Your answer should be the lines of the material that include the word "above".
== RECORDS FOR PROCESSING
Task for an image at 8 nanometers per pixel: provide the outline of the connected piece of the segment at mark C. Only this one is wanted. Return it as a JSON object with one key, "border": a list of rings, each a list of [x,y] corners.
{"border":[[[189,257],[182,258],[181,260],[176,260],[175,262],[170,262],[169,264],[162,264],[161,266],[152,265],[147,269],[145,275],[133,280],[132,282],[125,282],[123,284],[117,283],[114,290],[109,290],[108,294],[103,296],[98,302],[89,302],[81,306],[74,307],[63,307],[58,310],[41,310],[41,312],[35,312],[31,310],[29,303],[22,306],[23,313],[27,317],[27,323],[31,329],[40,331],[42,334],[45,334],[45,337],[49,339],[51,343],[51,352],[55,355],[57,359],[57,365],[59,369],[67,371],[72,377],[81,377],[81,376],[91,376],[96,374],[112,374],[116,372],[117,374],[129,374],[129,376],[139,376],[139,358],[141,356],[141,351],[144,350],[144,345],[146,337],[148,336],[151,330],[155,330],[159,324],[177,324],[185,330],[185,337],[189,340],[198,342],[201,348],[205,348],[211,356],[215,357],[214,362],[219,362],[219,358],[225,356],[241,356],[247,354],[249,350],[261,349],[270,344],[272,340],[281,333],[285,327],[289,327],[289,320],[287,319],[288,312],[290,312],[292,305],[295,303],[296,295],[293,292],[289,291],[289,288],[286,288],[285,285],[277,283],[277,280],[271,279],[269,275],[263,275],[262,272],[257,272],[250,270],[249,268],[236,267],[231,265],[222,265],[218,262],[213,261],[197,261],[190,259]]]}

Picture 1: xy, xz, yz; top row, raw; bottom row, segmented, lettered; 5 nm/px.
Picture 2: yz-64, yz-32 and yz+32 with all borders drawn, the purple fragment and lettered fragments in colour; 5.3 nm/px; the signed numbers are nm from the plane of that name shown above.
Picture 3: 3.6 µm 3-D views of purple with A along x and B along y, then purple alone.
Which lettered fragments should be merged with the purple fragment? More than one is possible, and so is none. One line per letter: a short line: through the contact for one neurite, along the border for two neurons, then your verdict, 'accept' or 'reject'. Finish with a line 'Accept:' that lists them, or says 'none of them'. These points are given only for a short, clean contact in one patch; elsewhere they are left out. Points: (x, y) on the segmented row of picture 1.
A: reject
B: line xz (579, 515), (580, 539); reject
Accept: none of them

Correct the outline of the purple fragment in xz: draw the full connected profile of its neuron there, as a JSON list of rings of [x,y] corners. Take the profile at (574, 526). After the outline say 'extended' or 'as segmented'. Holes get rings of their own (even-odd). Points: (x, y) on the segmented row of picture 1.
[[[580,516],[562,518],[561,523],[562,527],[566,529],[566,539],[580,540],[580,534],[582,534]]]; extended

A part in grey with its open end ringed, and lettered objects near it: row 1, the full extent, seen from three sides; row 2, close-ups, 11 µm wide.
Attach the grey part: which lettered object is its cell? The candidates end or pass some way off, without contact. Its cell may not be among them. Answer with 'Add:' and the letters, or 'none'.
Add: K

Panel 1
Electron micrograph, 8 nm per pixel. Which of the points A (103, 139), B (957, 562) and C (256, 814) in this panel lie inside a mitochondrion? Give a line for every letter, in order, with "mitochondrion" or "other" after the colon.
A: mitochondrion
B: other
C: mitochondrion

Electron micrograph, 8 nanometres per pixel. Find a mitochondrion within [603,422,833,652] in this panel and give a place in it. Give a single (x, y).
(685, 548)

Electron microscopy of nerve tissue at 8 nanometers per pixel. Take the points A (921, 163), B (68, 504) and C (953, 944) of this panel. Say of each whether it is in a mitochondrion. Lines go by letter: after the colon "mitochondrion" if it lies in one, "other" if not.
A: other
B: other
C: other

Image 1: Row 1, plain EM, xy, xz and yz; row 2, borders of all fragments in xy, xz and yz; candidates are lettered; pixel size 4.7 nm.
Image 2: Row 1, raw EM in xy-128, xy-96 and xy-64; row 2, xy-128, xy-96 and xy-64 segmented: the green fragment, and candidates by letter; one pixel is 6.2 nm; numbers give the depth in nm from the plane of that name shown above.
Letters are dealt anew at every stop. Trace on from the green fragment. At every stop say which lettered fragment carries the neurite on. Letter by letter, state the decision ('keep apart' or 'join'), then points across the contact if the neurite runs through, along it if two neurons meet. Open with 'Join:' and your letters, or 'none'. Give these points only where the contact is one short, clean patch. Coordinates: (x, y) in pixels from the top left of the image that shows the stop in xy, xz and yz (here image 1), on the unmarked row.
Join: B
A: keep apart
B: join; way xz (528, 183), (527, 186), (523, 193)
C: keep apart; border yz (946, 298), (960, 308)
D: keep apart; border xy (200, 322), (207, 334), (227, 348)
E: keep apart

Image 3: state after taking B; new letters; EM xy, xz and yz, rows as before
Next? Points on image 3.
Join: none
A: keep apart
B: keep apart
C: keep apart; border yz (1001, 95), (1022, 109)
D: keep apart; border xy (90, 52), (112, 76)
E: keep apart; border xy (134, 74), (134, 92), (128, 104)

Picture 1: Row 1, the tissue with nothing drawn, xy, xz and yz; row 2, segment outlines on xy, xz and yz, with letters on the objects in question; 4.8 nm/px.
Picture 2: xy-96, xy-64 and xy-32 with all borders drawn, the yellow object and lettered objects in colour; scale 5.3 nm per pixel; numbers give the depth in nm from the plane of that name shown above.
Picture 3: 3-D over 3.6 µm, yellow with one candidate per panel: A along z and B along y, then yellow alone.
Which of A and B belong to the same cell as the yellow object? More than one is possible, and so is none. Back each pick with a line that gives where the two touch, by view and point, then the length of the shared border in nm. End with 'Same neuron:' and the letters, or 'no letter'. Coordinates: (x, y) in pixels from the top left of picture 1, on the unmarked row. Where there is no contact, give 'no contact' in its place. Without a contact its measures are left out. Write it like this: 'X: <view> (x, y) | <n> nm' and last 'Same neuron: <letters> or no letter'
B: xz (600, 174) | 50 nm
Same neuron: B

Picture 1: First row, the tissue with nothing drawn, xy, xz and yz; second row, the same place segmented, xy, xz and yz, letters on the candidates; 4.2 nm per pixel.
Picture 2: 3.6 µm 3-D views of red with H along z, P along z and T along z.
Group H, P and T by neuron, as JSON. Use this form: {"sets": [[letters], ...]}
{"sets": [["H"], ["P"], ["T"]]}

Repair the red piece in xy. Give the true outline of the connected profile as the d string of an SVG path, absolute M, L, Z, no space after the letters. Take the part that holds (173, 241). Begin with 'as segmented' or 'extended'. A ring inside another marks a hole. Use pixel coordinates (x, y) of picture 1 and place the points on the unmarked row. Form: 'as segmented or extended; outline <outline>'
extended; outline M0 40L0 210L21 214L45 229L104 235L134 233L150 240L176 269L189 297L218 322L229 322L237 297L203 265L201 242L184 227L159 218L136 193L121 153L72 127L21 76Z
====
THE COMPLETED TASK:
Picture 2: yz-64, yz-32 and yz+32 with all borders drawn, the purple fragment and lettered fragments in colour; 5.3 nm/px; the signed numbers are nm from the plane of that name shown above.
Image 2: Row 1, raw EM in xy-128, xy-96 and xy-64; row 2, xy-128, xy-96 and xy-64 segmented: the green fragment, and candidates by letter; one pixel is 6.2 nm; numbers give the depth in nm from the plane of that name shown above.
Picture 2: xy-96, xy-64 and xy-32 with all borders drawn, the yellow object and lettered objects in colour; scale 5.3 nm per pixel; numbers give the depth in nm from the plane of that name shown above.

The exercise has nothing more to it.